Let’s look at this concept by means of an example. You and your spouse are members of your medical aid scheme. In the past, if you earned R10,000 a month,  you were allowed a medical tax aid deduction of up to R1 440  a month. This would bring your taxable income down to R8 560, leaving you with a total monthly tax payable of    R 587 (we’re assuming, just for the sake of the example, that you are not contributing to a pension).

Now, under the new credit system, you will receive a monthly tax credit of R230 for the first two beneficiaries on your medical aid and R154 for each additional dependant. This means that your tax will be calculated on the whole R10,000, resulting in tax of R 847. 

If there are two beneficiaries on your medical aid, you will receive a rebate of R460, leaving you with a monthly tax bill of R387 – a saving in tax of R 200 per month. The higher your income however, the smaller this saving will be, as tax is calculated on a sliding scale. This was done firstly to give low and middle income earners tax relief with regards to medical expenses, and to help finance the new National Health Insurance by collecting slightly more tax from higher income earners.

So what does this mean for you? If you are earning less than R346 000 a year (less than R28 000 per month), you will be paying a little less tax each year while anyone earning more than R346 000 will pay a little more. If you earn less than R346,000 a year, you may already  be benefitting each month thanks to a change in the medical aid tax credit system.

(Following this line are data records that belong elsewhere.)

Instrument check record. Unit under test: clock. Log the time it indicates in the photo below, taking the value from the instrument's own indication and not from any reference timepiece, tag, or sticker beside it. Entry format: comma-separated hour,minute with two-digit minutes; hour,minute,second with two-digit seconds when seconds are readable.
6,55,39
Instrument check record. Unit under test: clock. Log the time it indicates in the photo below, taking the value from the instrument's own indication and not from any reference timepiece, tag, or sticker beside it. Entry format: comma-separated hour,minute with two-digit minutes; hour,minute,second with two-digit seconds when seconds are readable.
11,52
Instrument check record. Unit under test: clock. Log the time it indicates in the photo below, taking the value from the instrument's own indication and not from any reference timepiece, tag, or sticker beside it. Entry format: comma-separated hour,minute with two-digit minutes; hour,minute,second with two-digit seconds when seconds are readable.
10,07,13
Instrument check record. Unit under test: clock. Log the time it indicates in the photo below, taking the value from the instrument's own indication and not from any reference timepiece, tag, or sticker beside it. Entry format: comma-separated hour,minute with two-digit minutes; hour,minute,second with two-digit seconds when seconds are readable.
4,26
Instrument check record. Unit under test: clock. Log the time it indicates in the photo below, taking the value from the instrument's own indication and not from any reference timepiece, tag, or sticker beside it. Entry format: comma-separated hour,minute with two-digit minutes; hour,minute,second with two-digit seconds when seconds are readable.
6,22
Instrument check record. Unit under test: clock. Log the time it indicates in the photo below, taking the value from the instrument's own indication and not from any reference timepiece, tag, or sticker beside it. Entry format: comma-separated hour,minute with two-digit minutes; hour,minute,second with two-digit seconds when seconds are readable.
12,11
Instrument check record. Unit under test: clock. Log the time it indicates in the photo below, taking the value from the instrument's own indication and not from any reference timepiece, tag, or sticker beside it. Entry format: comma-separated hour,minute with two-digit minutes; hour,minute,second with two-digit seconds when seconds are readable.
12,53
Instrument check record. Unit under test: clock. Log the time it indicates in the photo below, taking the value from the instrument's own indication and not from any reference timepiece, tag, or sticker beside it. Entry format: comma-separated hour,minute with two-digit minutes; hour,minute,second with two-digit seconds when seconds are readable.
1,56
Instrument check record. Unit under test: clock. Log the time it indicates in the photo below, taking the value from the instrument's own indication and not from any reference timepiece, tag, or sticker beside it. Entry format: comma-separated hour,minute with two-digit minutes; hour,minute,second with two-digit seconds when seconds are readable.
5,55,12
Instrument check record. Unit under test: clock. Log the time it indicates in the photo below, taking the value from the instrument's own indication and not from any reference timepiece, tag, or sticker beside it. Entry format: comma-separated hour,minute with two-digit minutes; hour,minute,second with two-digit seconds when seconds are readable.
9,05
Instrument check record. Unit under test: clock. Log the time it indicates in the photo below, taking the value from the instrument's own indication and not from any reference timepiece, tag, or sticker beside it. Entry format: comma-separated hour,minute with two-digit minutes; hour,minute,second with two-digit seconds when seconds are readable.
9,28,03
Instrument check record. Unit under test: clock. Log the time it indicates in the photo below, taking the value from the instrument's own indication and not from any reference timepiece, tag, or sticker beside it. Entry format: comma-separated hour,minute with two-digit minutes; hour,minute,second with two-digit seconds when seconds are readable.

It may help to soften the blow of the e-tolls a bit if you live in Gauteng or allow you to save a little money if you are lucky. Or it might be the case that this new approach to medical aid tax credits has made it more affordable for you to join a medical aid. Now you need to take the new rebates into account when deciding whether to get medical aid and which plan to get.

With the new tax rebate, it is worth reviewing whether you can afford medical aid cover if you do not belong to a medical aid scheme already. Illness and accidents can strike at any time and they can be devastating for your finances.  Medical seems expensive – until you or your family need it.